I wanted to save one of my favorite reads over the summer for today. As a nice starting out point for the blog this school year and a quiet way to reflect on such a tragic day in history, I want to recommend The Red Bandanna by Tom Rinaldi. The 2016 book is highly appropriate for September 11, as it is the story of Welles Crowther, a young man of huge heart and epic courage, who ran back up the stairs of the burning World Trade Center tower instead of down to safety. A man only recognized by his trademark red bandanna, who ushered injured people to safety while thinking nothing of the consequences of remaining in the soon to collapse tower. The book relives that tragic morning, the impact Welles had on people when he was alive, and the legacy he leaves behind.

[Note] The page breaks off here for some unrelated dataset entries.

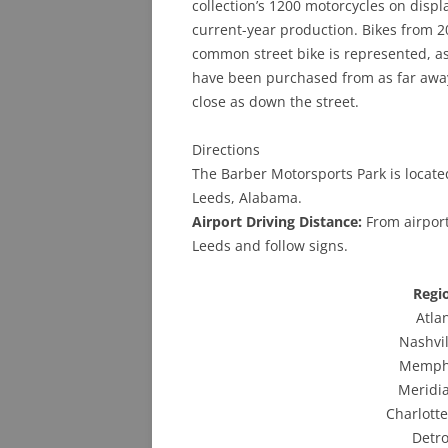
collection’s 1200 motorcycles on displ
current-year production. Bikes from 2
common street bike is represented, as 
have been purchased from as far away
close as down the street.
Directions
The Barber Motorsports Park is locate
Leeds, Alabama.
Airport Driving Distance:
From airport
Leeds and follow signs.
Regi
Atla
Nashvi
Memphi
Meridia
Charlotte
Detro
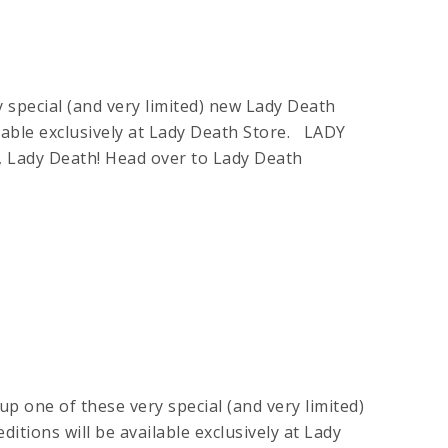
 special (and very limited) new Lady Death
lable exclusively at Lady Death Store. LADY
Lady Death! Head over to Lady Death
up one of these very special (and very limited)
tions will be available exclusively at Lady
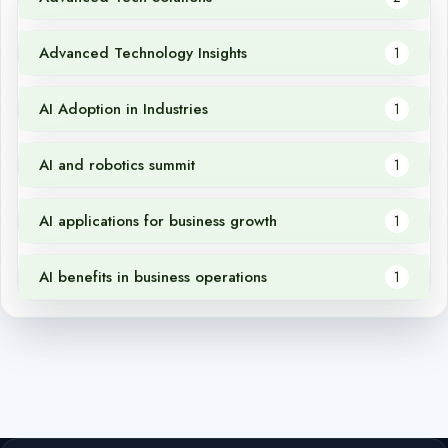
Advanced Technology Insights
1
AI Adoption in Industries
1
AI and robotics summit
1
AI applications for business growth
1
AI benefits in business operations
1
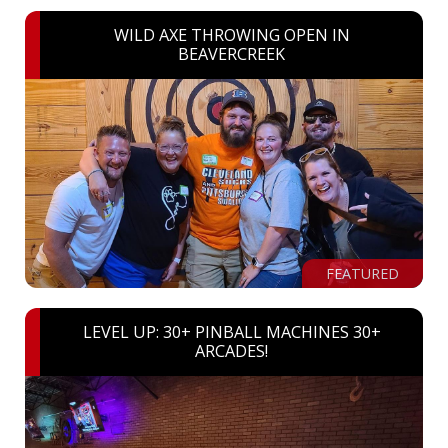
WILD AXE THROWING OPEN IN
BEAVERCREEK
FEATURED
LEVEL UP: 30+ PINBALL MACHINES 30+
ARCADES!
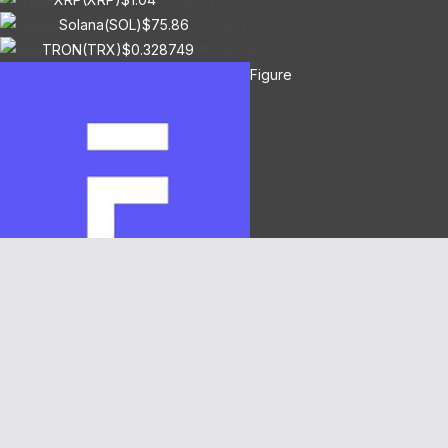
Solana(SOL)
$75.86
3.10%
TRON(TRX)
$0.328749
0.50%
Figure
Heloc(FIGR_HELOC)
$1.00
-2.70%
Hyperliquid(HYPE)
$55.02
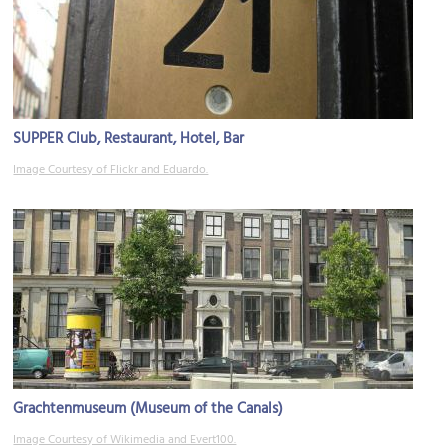
SUPPER Club, Restaurant, Hotel, Bar
Image Courtesy of Flickr and Eduardo.
Grachtenmuseum (Museum of the Canals)
Image Courtesy of Wikimedia and Evert100.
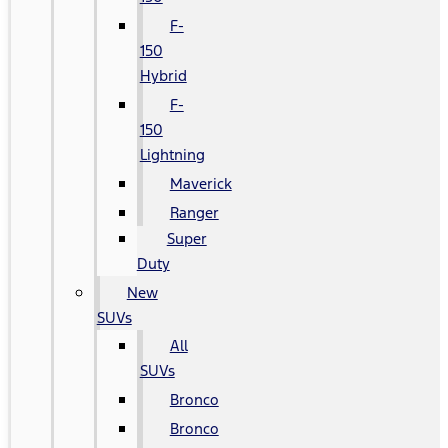
F-
150
Hybrid
F-
150
Lightning
Maverick
Ranger
Super
Duty
New
SUVs
All
SUVs
Bronco
Bronco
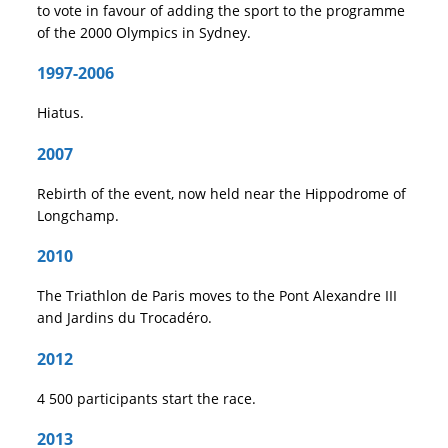
to vote in favour of adding the sport to the programme
of the 2000 Olympics in Sydney.
1997-2006
Hiatus.
2007
Rebirth of the event, now held near the Hippodrome of
Longchamp.
2010
The Triathlon de Paris moves to the Pont Alexandre III
and Jardins du Trocadéro.
2012
4 500 participants start the race.
2013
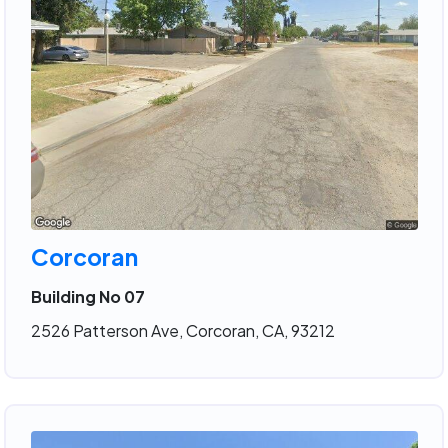
Corcoran
Building No 07
2526 Patterson Ave, Corcoran, CA, 93212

You may ask what this has to do with sports. Welles Crowther was an athlete. He was an undersized underdog who overcame whatever he lacked physically with heart. At the end of the day, he willed himself to become a college football player at Boston College. As a coach, these are the guys I love to have on my team. I have worked with plenty of talented athletes who lacked passion and flamed out, wasting whatever God given talent they were gifted on being mediocre. Most were, not coincidentally, selfish in life. Then there are the kids like Welles, who harness their passion to overcome physical deficiencies and rise above those with greater potential. They are driven by life-they are winners. Not coincidentally, they are selfless. These are also the kinds of guys, like Welles, that are willing to stay in burning buildings to help others out--putting their own safety far down the list of priorities. They face danger, not run from it, because it's in their DNA.
Sadly, Not many of the kids we have in high school today remember 9/11. It's a thought; a remembrance on morning announcements each September 11. It may be a fascinating episode on The History Channel, or a story told by mom or dad, but these 16 year old's were just literally opening their eyes to the world that year.
This is why we must get books like The Red Bandanna in the hands of high school kids. These heroic stories must be kept alive and passed to new generations. I have decided at the beginning of each school year, I am going to give a copy of The Red Bandanna to a young athlete to read. This student will speak to an athletic team on 9/11 about Welles and how he exemplified courage, heroism, and heart--not only in athletics, but in life. Welles story is a great reminder to kids that they are both responsible to themselves in their actions, and responsible to society each day.